In geology, a rock is a naturally occurring solid aggregate of one or more minerals or mineraloids. For example, the common rock, granite, is a combination of the quartz, feldspar and biotite minerals. The Earth's outer solid layer, the lithosphere, is made of rock.
Rocks have been used by mankind throughout history. From the Stone Age rocks have been used for tools. The minerals and metals we find in rocks have been essential to human civilization.
Three major groups of rocks are defined: igneous, sedimentary, and metamorphic. The scientific study of rocks is called petrology, which is an essential component of geology.
At a granular level, rocks are composed of grains of minerals, which, in turn, are homogeneous solids formed from a chemical compound that is arranged in an orderly manner.

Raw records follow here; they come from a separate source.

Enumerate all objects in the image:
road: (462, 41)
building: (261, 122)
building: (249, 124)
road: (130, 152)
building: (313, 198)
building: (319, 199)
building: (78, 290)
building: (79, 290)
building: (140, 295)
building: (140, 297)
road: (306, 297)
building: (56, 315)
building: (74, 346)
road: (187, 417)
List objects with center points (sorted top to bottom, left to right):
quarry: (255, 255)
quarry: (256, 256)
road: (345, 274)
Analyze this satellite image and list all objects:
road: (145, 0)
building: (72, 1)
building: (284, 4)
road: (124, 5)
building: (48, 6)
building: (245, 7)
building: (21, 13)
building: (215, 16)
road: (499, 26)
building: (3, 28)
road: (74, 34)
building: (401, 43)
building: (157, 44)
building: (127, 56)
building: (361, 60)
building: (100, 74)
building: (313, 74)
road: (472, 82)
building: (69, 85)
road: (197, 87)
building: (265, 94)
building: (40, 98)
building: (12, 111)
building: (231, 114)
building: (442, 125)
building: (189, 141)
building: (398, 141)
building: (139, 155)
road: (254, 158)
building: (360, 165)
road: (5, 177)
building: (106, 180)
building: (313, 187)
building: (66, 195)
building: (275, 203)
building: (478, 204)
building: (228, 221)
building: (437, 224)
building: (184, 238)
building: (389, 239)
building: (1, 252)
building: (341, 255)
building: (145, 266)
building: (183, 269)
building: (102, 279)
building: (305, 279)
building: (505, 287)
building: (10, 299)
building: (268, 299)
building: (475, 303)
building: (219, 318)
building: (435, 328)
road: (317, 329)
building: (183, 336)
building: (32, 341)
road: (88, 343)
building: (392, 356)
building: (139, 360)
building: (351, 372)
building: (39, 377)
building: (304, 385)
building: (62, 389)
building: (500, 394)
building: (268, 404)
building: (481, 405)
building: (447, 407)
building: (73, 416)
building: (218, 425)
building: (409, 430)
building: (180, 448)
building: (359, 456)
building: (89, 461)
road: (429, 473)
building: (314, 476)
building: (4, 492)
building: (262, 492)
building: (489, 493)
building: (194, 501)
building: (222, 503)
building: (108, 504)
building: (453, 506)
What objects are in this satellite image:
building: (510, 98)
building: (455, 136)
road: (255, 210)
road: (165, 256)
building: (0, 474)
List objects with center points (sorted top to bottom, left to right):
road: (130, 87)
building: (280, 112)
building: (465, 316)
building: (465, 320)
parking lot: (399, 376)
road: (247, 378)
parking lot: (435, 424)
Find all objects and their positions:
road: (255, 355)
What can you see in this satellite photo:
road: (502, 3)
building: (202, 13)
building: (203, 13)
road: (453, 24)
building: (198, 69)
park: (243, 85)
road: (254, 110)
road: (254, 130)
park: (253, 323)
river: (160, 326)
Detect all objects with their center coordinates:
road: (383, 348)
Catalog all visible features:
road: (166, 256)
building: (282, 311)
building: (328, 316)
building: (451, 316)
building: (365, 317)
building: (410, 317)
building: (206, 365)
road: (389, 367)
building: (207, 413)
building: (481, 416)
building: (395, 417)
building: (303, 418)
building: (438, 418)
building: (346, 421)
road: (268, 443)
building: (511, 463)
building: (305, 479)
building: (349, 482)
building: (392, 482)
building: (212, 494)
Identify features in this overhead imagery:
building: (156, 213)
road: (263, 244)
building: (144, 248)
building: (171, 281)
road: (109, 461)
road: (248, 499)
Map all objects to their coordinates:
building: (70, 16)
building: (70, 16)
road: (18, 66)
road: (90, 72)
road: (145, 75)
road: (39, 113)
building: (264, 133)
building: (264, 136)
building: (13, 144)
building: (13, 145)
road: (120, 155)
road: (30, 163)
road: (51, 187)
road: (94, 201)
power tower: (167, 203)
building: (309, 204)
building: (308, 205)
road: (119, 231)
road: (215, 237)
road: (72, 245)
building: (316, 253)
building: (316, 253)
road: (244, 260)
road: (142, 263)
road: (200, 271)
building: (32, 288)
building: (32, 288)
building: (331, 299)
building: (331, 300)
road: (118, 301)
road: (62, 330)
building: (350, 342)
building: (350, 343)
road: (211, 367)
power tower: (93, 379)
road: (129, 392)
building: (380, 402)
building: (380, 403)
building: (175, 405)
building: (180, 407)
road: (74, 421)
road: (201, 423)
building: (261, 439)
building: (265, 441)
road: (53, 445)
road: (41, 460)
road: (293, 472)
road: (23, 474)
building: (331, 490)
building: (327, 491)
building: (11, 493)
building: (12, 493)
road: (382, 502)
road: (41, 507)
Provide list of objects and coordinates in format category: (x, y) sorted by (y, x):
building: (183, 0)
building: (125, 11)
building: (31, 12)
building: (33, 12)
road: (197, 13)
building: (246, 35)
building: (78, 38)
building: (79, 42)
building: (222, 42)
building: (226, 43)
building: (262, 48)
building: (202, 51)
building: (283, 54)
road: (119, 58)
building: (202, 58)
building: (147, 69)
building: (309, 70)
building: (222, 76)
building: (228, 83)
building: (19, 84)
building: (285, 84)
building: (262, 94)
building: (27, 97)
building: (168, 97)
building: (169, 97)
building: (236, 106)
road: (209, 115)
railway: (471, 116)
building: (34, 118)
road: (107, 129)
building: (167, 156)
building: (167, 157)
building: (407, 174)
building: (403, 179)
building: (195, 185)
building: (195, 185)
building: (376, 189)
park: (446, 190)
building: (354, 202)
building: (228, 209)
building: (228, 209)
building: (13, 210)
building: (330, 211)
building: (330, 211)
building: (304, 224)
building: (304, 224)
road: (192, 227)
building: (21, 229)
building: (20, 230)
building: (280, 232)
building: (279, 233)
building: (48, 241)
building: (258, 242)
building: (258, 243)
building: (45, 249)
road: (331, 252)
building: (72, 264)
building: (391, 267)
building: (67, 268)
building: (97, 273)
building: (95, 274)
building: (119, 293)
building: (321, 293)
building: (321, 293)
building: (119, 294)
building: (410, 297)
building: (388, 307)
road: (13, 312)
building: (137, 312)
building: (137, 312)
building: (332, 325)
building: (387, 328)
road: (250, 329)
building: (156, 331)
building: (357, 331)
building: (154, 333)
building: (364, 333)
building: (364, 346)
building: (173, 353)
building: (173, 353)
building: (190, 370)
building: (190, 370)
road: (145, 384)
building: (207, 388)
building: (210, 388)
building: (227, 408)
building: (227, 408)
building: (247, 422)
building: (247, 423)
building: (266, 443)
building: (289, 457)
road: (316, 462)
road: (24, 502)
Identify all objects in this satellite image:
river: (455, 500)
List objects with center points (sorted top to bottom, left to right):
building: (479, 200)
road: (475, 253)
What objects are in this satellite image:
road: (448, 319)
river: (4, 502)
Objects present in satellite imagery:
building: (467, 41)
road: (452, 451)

The aggregate minerals forming the rock are held together by chemical bonds. The types and abundance of minerals in a rock are determined by the manner in which the rock was formed. Many rocks contain silica (SiO2); a compound of silicon and oxygen that forms 74.3% of the Earth's crust. This material forms crystals with other compounds in the rock. The proportion of silica in rocks and minerals is a major factor in determining their name and properties.
Rocks are geologically classified according to characteristics such as mineral and chemical composition, permeability, the texture of the constituent particles, and particle size. These physical properties are the end result of the processes that formed the rocks. Over the course of time, rocks can transform from one type into another, as described by the geological model called the rock cycle. These events produce three general classes of rock: igneous, sedimentary, and metamorphic.
The three classes of rocks are subdivided into many groups. However, here are no hard and fast boundaries between allied rocks. By increase or decrease in the proportions of their constituent minerals they pass by every gradation into one another, the distinctive structures also of one kind of rock may often be traced gradually merging into those of another. Hence the definitions adopted in establishing rock nomenclature merely correspond to more or less arbitrary selected points in a continuously graduated series.